A plate of food shows part of each portion marked out in red, indicating that if the person eating this meal were to eat the full portion (including the red) it may result in discomfort.

Learning My Lesson of Not Eating BIG with IBS

As a kid growing up, I used to always eat big and finish my whole plate. Many times, I would even ask for seconds and finish that whole plate too, which I later realized was not the healthiest thing to do because I ended up becoming overweight at a young age. In my home, food was the staple that brought the family together, and for my mom, the more you ate, the more you showed her that you loved and appreciated her cooking. What can I say - I just love my momma’s cooking! Well, even after leaving my parents’ house and realizing that I could lose a few pounds, it still didn’t stop me from overeating. It wasn’t until I later developed irritable bowel syndrome when I learned my lesson in not eating such LARGE meals.

Portion control is important for IBS

When I first got IBS, it took me years to truly understand what types of foods/habits would trigger my symptoms. I didn’t comprehend for a long time that portion control actually matters for more reasons than losing weight. It wasn’t until I started using a symptom/food diary for IBS-D that I understood when I ate big portions, my stomach would instantly become painfully distended and bloated, and I would have to use the toilet way more often throughout the day. Heck, I might even have to call out of work the next day or two. In fact, for many of us with IBS, overeating can affect us greatly for so many different reasons. For instance, many IBS sufferers deal with poor digestion, trigger ingredients/food intolerances, visceral hypersensitivity, improper chewing of food/eating too fast, etc.
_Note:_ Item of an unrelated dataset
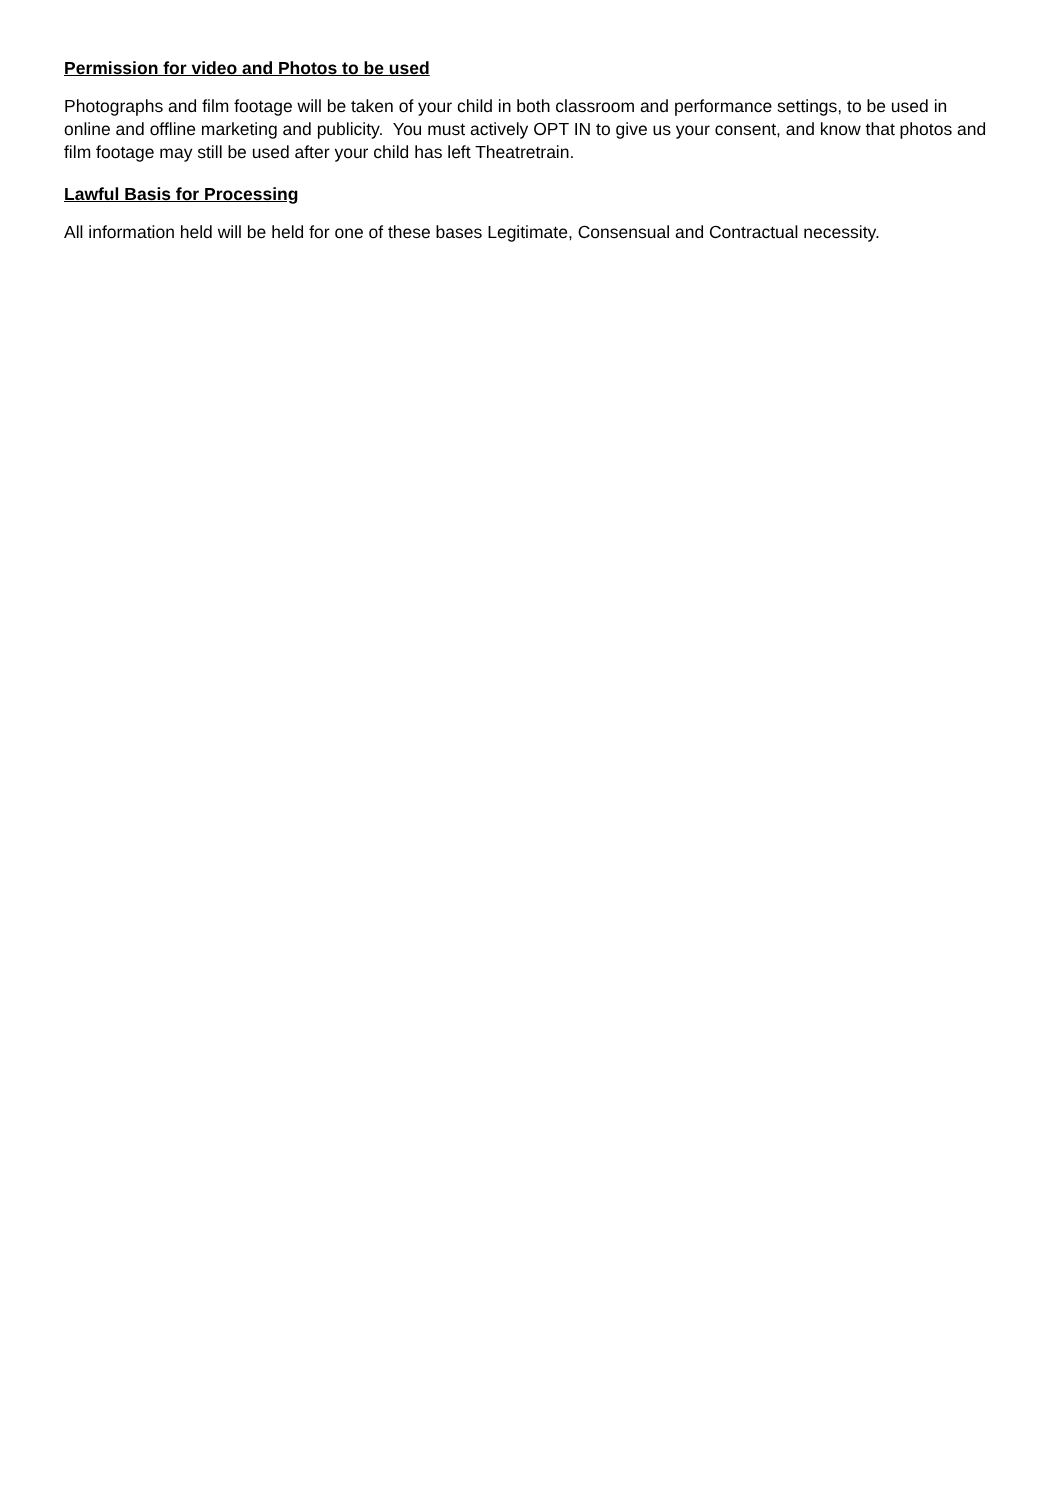Permission for video and Photos to be used
Photographs and film footage will be taken of your child in both classroom and performance settings, to be used in online and offline marketing and publicity. You must actively OPT IN to give us your consent, and know that photos and film footage may still be used after your child has left Theatretrain.
Lawful Basis for Processing
All information held will be held for one of these bases Legitimate, Consensual and Contractual necessity.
Therefore, portion control is especially important for people with IBS because overeating can exasperate IBS symptoms.

Quantity of food matters

I have also learned that it doesn’t always matter what I eat either; whether I eat too much mac and cheese or too much salad with all types of vegetables, I will still most likely suffer similar consequences due to my IBS. So regardless of the type of food I eat, portion control is always important for my health. Also, I believe that portion control goes hand-in-hand with eating schedules. For instance, one can simply overeat by eating small portions many times throughout the entire day. Therefore, if you’re going to practice controlling your portions, then it is also important to manage the times you eat as well.

Portion control is good for overall health, not just IBS

Fast-forward to now, I have learned that portion control is very important for everyone, no matter how healthy/unhealthy they are. Eating big all the time does not allow the human body time, space, and energy to properly digest food and feed on the nutrients, and it can lead to very serious health concerns, such as obesity and diabetes. Thus, learning how to control portions is a skill to hone for the sake of overall health. Practicing control of my eating habits as an adult has helped me become more strong-minded and more responsible when I make certain food decisions. I could cite many credible references as to why portion control is important for those who suffer from IBS, but I feel it is easier to explain why it is important through my own experience and how it’s helped me evolve as a human being. I hope many of you can relate.

Have any of you with IBS ever struggled with portion control? If so, how did you overcome and manage your habit? Look forward to reading your responses!